When you start a Pod, it’s assigned to a specific physical machine with 4-8 GPUs. This creates a link between your Pod and that particular machine. As long as your Pod is running, that GPU is exclusively reserved for you, which ensures stable pricing and prevents your work from being interrupted. When you stop a Pod, you release that specific GPU, allowing other users to rent it. If another user rents the GPU while your Pod is stopped, the GPU will be occupied when you try to restart. Because your Pod is still tied to that original machine, you’ll see message asking you to migrate your Pod. This doesn’t mean there are no GPUs of that type available on Runpod, just that none are available on the specific physical machine where your Pod’s data is stored.
Pod migration is currently available for a limited number of data centers. If you see a Zero GPU Pods message when trying to start your Pod rather than options for migration, this means that Pod migration is not yet available for your data center.

Your options when GPUs are unavailable

When prompted to migrate your Pod, you have three options:
  1. Do nothing: If you don’t want to migrate your data, you can wait and try again later. The GPU will become available once another user stops their Pod on that machine.
  2. Start Pod with CPUs: If you don’t need GPU access immediately, you can start your Pod with CPUs only. This lets you access your data and manually migrate files if needed, but the Pod will have limited CPU resources and is not suitable for compute-intensive tasks.
  3. Automatically migrate Pod data: This option spins up a new Pod with the same specifications as your current one and automatically migrates your data to a machine with available GPUs. The migration process finds a new machine with your requested GPU type, provisions the instance, and transfers your network volume data from the old Pod to the new one.

Important considerations for migration

When you trigger an automatic Pod migration, you’ll receive a new Pod with a new ID and IP address. This is because Pod IDs are architecturally tied to specific physical machines. This may impact your workload if you have:
  • A Pod ID hardcoded in an API call.
  • A proxy URL hardcoded (e.g., http://b63b243b47bd340becc72fbe9b3e642c.proxy.runpod.net).
  • A firewall or VPN configured with a specific Pod ID.
  • A firewall or VPN configured with a specific Pod IP address.
  • A specific URL for your server (when you start a new Pod, you’ll get a new URL for any UI or server you’ve set up).
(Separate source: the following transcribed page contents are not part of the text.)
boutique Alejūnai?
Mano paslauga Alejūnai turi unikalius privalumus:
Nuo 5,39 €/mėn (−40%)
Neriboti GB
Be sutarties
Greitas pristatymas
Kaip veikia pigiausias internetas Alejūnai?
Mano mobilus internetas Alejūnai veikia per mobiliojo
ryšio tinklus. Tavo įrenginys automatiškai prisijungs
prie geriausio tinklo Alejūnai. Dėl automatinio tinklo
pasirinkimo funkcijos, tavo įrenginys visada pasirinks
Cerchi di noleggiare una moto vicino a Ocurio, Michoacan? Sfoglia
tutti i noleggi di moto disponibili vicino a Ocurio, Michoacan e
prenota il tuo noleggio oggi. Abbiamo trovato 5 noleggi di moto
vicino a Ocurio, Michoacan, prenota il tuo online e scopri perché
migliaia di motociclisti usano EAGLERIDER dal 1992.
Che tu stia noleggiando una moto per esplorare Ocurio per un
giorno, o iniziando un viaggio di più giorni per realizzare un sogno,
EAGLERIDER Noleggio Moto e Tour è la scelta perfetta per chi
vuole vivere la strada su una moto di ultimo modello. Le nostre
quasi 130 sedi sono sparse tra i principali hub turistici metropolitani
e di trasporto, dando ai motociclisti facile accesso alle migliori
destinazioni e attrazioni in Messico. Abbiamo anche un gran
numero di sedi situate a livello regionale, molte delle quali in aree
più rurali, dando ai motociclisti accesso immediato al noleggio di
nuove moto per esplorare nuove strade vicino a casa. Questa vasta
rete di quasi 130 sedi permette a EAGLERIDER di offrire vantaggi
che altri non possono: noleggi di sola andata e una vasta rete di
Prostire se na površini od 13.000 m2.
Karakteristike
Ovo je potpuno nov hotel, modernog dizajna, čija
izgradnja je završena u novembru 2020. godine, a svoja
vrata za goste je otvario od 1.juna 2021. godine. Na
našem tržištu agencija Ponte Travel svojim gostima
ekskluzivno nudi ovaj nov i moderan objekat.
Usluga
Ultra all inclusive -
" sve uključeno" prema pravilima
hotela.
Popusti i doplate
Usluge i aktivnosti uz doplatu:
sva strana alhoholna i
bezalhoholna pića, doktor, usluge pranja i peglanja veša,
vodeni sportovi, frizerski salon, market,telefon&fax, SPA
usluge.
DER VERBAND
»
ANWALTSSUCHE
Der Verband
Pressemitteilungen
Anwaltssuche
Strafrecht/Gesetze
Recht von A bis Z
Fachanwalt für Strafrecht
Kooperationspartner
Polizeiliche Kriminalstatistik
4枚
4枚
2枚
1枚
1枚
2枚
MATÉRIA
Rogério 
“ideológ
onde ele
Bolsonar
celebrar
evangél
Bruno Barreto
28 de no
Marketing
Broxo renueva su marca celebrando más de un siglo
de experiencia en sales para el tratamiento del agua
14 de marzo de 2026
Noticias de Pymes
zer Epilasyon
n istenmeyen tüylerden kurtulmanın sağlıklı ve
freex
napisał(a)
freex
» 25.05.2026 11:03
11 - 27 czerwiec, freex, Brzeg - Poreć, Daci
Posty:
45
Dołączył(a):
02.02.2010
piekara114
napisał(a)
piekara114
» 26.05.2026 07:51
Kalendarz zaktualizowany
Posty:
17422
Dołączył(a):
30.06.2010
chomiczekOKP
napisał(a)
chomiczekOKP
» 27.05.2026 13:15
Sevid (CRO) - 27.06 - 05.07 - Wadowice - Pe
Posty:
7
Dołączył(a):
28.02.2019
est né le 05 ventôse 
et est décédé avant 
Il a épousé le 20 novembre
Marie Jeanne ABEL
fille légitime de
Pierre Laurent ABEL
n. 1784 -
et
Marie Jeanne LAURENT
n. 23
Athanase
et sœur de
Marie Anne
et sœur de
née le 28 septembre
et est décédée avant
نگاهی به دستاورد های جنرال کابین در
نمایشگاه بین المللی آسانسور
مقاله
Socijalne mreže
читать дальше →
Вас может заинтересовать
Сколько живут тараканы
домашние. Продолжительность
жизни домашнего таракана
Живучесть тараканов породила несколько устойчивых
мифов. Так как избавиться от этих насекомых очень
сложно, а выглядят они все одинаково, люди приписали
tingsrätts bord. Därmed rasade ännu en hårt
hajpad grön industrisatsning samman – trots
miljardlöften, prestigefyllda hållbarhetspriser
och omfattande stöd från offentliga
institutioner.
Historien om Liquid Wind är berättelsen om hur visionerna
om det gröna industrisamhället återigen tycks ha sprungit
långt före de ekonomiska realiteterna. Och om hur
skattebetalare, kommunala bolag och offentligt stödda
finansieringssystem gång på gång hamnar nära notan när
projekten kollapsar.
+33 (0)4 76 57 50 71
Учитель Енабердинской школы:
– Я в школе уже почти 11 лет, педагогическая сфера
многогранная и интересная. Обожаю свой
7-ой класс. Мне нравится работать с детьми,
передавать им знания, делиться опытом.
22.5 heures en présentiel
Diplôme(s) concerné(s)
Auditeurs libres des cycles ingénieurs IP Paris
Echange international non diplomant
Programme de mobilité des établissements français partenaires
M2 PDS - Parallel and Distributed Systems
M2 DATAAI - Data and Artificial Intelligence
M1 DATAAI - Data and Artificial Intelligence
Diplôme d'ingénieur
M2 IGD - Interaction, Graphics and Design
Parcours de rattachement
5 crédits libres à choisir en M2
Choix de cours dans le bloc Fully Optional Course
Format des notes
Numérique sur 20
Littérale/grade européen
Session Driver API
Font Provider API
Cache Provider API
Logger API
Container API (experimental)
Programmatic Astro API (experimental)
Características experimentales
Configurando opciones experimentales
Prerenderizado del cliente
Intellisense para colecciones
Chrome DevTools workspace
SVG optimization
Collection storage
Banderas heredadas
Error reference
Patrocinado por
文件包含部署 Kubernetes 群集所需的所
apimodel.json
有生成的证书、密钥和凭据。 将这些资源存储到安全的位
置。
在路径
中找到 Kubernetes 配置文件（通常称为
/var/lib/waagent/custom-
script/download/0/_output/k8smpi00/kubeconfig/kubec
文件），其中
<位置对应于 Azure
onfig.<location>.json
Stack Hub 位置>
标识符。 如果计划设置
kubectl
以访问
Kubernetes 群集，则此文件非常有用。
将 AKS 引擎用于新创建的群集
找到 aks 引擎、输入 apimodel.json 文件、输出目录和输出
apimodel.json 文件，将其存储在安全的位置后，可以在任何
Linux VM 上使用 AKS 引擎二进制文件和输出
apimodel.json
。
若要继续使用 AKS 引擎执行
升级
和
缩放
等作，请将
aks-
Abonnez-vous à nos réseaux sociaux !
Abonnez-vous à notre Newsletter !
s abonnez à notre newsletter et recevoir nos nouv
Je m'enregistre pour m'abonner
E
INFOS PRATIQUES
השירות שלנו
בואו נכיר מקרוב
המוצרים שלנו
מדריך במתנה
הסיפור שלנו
Preventing Pod migration scenarios

The most effective way to avoid the need for Pod migrations is to use network volumes. Network volumes decouple your data from specific physical machines, storing your /workspace data on a separate, persistent volume that can be attached to any Pod. If you need to terminate a Pod, you can deploy a new one and attach the same network volume, giving you immediate access to your data on any machine with an available GPU.